The room we were meeting in was off to the right, and I gave a friendly (if still solemn – I was on “alert”) nod to the librarian manning the station off to my left.  I see her all the time because the reserved section is over there, but I don’t remember her name.   I resolved to keep it in memory.  After all, she could be some kind of fiendish danger.

Doloise followed me carefully.  I considered it for a moment – weren’t bodyguards supposed to go in front of you to make sure you weren’t walking into an ambush?  Of course, she might be bewildered by the grey shelves filled with those diabolical tomes.  I crossed through the fiction section indiscriminate of the potential hazards that well organized (alphabetical, even!) novels might offer me.

I would totally have been well pwned if I turned a corner and a demon tried to eat my face.  I would have deserved it, petard and all.

I tried to be a little more serious as I went through the doorway.

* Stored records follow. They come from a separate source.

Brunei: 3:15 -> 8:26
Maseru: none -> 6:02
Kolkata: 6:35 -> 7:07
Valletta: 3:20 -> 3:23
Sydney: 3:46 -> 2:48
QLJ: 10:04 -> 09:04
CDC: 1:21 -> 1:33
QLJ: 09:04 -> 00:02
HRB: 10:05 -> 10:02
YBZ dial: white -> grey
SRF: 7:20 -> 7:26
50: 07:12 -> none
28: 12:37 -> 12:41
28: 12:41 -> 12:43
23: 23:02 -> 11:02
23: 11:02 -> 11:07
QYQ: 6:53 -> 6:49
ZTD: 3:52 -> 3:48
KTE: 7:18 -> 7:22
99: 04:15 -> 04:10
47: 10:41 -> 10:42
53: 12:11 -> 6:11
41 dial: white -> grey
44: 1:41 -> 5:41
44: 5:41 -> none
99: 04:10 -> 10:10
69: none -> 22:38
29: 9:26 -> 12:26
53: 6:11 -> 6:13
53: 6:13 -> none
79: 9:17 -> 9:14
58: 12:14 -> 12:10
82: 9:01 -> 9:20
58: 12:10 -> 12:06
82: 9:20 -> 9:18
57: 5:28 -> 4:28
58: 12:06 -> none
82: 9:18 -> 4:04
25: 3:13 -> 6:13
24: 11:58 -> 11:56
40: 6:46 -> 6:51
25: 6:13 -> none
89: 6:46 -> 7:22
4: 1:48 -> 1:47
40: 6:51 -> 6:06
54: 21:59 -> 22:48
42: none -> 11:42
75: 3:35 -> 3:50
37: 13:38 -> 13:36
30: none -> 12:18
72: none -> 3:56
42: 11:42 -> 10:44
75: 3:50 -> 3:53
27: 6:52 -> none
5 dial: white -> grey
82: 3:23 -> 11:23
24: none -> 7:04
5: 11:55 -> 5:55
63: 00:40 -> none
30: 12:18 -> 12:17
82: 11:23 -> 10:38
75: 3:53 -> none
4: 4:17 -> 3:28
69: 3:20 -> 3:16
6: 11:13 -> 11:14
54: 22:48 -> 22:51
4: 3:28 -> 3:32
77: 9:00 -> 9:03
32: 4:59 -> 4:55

There were a few people sitting, one standing, and another leaning against the wall in that brooding posture that says their mom or dad brought them and they wanted to be doing something else.  Teenager.  Check.  One woman, and two elderly men, all who could entirely be from initial visual contact from an Eastern European or, dare I say it, Northern Asian background.

The teenager brooded at me, probably because I was the next target walking through the door.  He did, however, drop his jaw a little bit when Doloise came in behind me.  I hadn’t realized she had that effect on other people, or maybe he saw things I just didn’t see anymore, through familiarity, talent, or even a lack of both.

His reaction goaded the woman to look up at us.  She said something in a language I guessed was Russian to the elderly man she was speaking with, and stood up.

“Can we help you?” she asked.  Slight accent.  She was also a blonde, and she wasn’t really looking at me.

I couldn’t honestly confess a sudden interest in poetry, but I didn’t really need to as that’s when she drew out an amulet from around her neck and Doloise pushed me to the ground.